I am running SQL Server 2012 and am trying to put some queries together for monitoring using the DMVs. However, when looking at the total_elapsed_time field in the sys.dm_exec_requests DMV, the numbers look way off. Here's an example:

SELECT
  session_id, RunTime = CURRENT_TIMESTAMP,
  start_time, total_elapsed_time
FROM sys.dm_exec_requests
WHERE session_id = 284;

session_id  RunTime                 start_time              total_elapsed_time
284         2016-04-07 16:14:03.690 2016-04-07 16:08:14.587 1419976

By my calculations*, the elapsed time should be around around 349,103 — not 1,419,976. That's off by over a factor of 4.

* From the difference, in milliseconds, between the current time and the start_time i.e.
SELECT DATEDIFF(MILLISECOND, '2016-04-07T16:08:14.587', '2016-04-07T16:14:03.690');

Here's the server info:

SELECT @@VERSION;

Microsoft SQL Server 2012 - 11.0.5592.0 (X64) 
    Apr 17 2015 15:18:46 
    Copyright (c) Microsoft Corporation
    Enterprise Edition: Core-based Licensing (64-bit) on Windows NT 6.1 <X64> (Build 7601: Service Pack 1)

Any ideas what could be causing this discrepancy?

Best Answer

There is a bug that aggregates the time in a parallel operation.

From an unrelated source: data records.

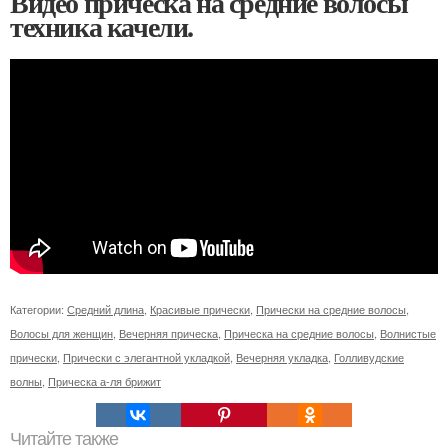
Видео прическа на средние волосы
техника качели.
Категории:
Средний длина
,
Красивые прически
,
Прически на средние волосы
,
Волосы для женщин
,
Вечерняя прическа
,
Прическа на средние волосы
,
Волнистые
прически
,
Прически с элегантной укладкой
,
Вечерняя укладка
,
Голливудские
волны
,
Прическа а-ля брижит
Читайте также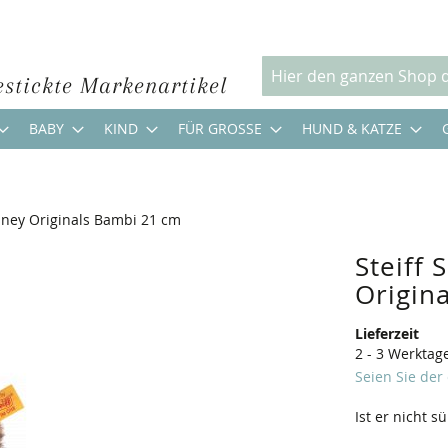
estickte Markenartikel
Suche
BABY
KIND
FÜR GROSSE
HUND & KATZE
isney Originals Bambi 21 cm
Steiff 
Origin
Lieferzeit
2 - 3 Werktag
Seien Sie der
Ist er nicht s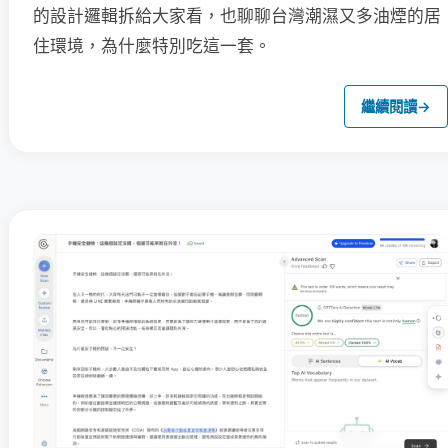
的設計邏輯拆給大家看，也聊聊台灣潮濕又多油煙的居
住環境，為什麼特別吃這一套。
繼續閱讀
→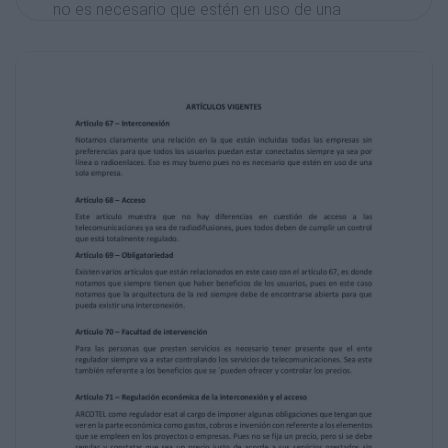
no es necesario que estén en uso de una
sola empresa.
Artículo 68 – Acceso
Este articulo muestra que no hay diferencias
en cuestión de acceso a las
telecomunicaciones ya sea de
radiodifusiones, pues todos deben de cumplir
un control
que está totalmente regulado.
Artículo 69 – Obligatoriedad
Existen varios artículos que están
relacionados en este caso con el artículo 67,
es donde
notamos que siempre tienen que haber
beneficios de los usuarios, pues en este caso
notamos que la arquitectura de la red siempre
debe de encontrarse abierta para que
pueda existir una interconexión.
Artículo 70 – Facultad de intervención
Para las personas que presten servicios es
necesario tener presente que el ente
regulador siempre va a estar controlando los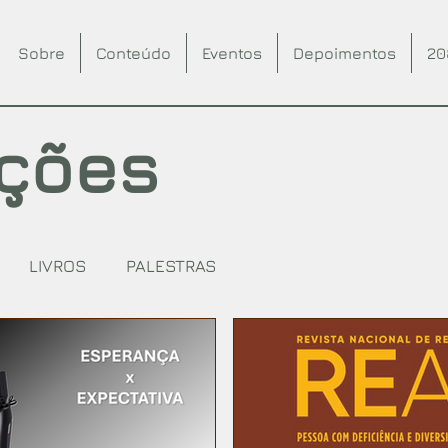
Sobre
Conteúdo
Eventos
Depoimentos
20
ações
LIVROS
PALESTRAS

This is fixed in 2014.

The total_elapsed_time will be correct for a particular parallel query in a batch until it moves on to the next statement in the batch, then the total_elapsed_time will explode by the DOP.

Example

Run this in one query window:

USE AdventureWorks2012
GO
SELECT *
FROM Sales.SalesOrderDetail sod
JOIN Production.Product p ON sod.ProductID = p.ProductID
ORDER BY Style 

waitfor delay '00:00:15'

Run this in a second:

select 
    DATEDIFF(ms, start_time, getdate()) ActualElapsedTime,
    total_elapsed_time from sys.dm_exec_requests
where session_id = <your session_id for the above batch>

The two values will be close to identical until SQL Server moves to the WAITFORDELAY statement, then you should see the total_elapsed_time explode (assuming the first query has a parallel plan as it does on my server).

I remember working on this for a customer a few years ago. Found the bug in the internal database (I am a Microsoft Premier Developer Consultant), but no public reference.